Un livello particolarmente basso di antitrombina riscontrato nei pazienti obesi affetti da coronavirus spiegherebbe il fallimento della terapia con eparina somministrata per scongiurare la trombosi venosa e l’embolia polmonare, prime cause di mortalità legata all’infezione da COVID-19.
Questo il risultato di uno studio, pubblicato sulla rivista “Nutrition, Metabolism and Cardiovascular Diseases“, condotto da un team di ricercatori dell’Istituto Clinico Beato Matteo di Vigevano guidati dal dottor Carmine Gazzaruso – Responsabile delle Unità Operative di Diabetologia, Endocrinologia, Malattie Metaboliche e Vascolari – che ha visto coinvolti 49 pazienti ricoverati per Covid-19.
I ricercatori sono partiti da una prima evidenza: nonostante l’anticoagulazione, gestita principalmente con eparina, la mortalità per eventi tromboembolici rimaneva comunque alta. All’interno del campione, infatti, 16 pazienti non erano sopravvissuti alla malattia.
I ricercatori si sono quindi concentrati nell’individuazione di eventuali fattori comuni a tutti i soggetti, che potessero chiarire le motivazioni del fallimento della terapia.
Il primo elemento riscontrato nei 16 pazienti era il livello basso di antitrombina, rispetto alla normalità. L’antitrombina è una proteina prodotta dal fegato, necessaria per il funzionamento dell’eparina.
Altro comune denominatore era il BMI superiore a 30, quindi un grado di obesità da lieve a severa, che si rivelerebbe pertanto un fattore prognostico negativo.
Questa evidenza sottolineava come i soggetti obesi, che molti studi epidemiologici hanno identificato come i profili a più alto rischio di ricovero in terapia intensiva e di morte tra i malati di COVID-19, siano i più colpiti dalla carenza di antitrombina.
“I dati suggeriscono innanzitutto come un basso livello di antitrombina sia fortemente associata alla mortalità nei pazienti affetti da Covid-19. Inoltre, l’AT può essere ciò che lega l’obesità e la prognosi infausta nei pazienti con coronavirusv – afferma il dottor Carmine Gazzaruso -. Il nostro studio apre la strada ad altre ricerche relative all’antitrombina, che può diventare un marcatore prognostico e un bersaglio terapeutico per la cura del COVID-19”.
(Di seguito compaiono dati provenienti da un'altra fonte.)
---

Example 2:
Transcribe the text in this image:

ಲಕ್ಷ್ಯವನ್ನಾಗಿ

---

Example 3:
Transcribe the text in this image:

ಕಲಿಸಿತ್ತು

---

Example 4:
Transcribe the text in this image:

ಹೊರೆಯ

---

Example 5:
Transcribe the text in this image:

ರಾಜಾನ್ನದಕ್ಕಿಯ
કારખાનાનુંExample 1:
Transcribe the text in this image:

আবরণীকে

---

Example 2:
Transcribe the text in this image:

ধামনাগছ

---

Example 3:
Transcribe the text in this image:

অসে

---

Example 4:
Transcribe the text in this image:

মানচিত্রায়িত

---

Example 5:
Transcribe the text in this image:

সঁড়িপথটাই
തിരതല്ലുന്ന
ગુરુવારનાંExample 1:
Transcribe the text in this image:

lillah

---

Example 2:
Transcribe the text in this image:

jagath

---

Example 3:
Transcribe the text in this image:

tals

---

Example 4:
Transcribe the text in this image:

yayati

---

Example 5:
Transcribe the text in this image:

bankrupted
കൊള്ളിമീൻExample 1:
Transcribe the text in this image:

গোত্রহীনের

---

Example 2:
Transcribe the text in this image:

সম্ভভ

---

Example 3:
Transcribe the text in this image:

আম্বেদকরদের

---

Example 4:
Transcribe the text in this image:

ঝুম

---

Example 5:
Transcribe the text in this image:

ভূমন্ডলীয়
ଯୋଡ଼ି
L’indagine si rivela quindi preziosa perché può fornire valide indicazioni in merito alle future terapie anti-coronavirus, come: la supplementazione di antitrombina concentrata in una fase precoce della malattia; l’impiego di plasma fresco concentrato, non necessariamente iperimmune, ricco anch’esso di antitrombina e più facilmente reperibile.
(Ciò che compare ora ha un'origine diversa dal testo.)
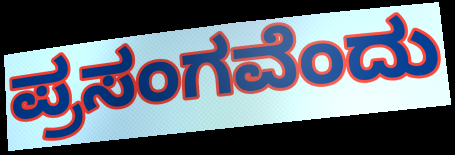
ಪ್ರಸಂಗವೆಂದುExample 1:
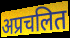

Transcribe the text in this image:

अप्रचलित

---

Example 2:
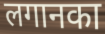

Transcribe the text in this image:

लगानका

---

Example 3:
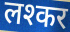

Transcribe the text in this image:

लश्कर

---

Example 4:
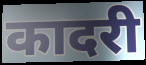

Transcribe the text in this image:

कादरी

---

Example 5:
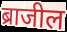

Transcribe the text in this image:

ब्राजील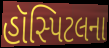
હૉસ્પિટલના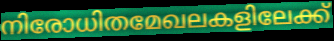
നിരോധിതമേഖലകളിലേക്ക്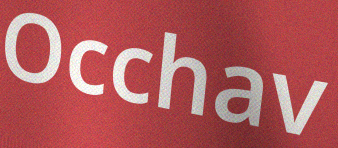
Occhav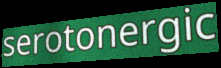
serotonergic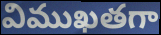
విముఖతగాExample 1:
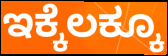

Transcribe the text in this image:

ಇಕ್ಕೆಲಕ್ಕೂ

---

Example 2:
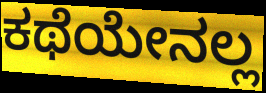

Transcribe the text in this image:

ಕಥೆಯೇನಲ್ಲ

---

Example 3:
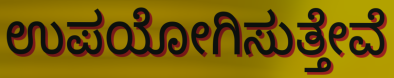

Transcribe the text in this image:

ಉಪಯೋಗಿಸುತ್ತೇವೆ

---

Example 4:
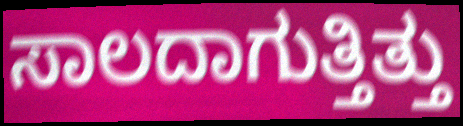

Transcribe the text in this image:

ಸಾಲದಾಗುತ್ತಿತ್ತು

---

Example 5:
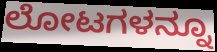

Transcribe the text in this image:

ಲೋಟಗಳನ್ನೂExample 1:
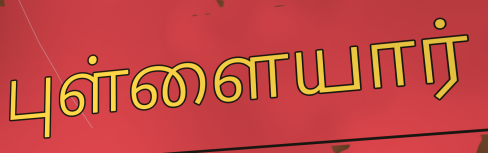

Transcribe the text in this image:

புள்ளையார்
Lo studio suggerisce anche l’utilizzo di anticoagulanti alternativi all’eparina, che aggirino quindi la problematica relativa alla carenza di antitrombina.
“Mi auguro che i risultati e le indicazioni contenute nel nostro lavoro possano essere utili per quei Paesi in cui il COVID-19 si sta manifestando in tutta la propria potenza, ma anche per l’Italia affinché possa trovarsi preparata di fronte a un’eventuale nuova emergenza” conclude il dottor Gazzaruso.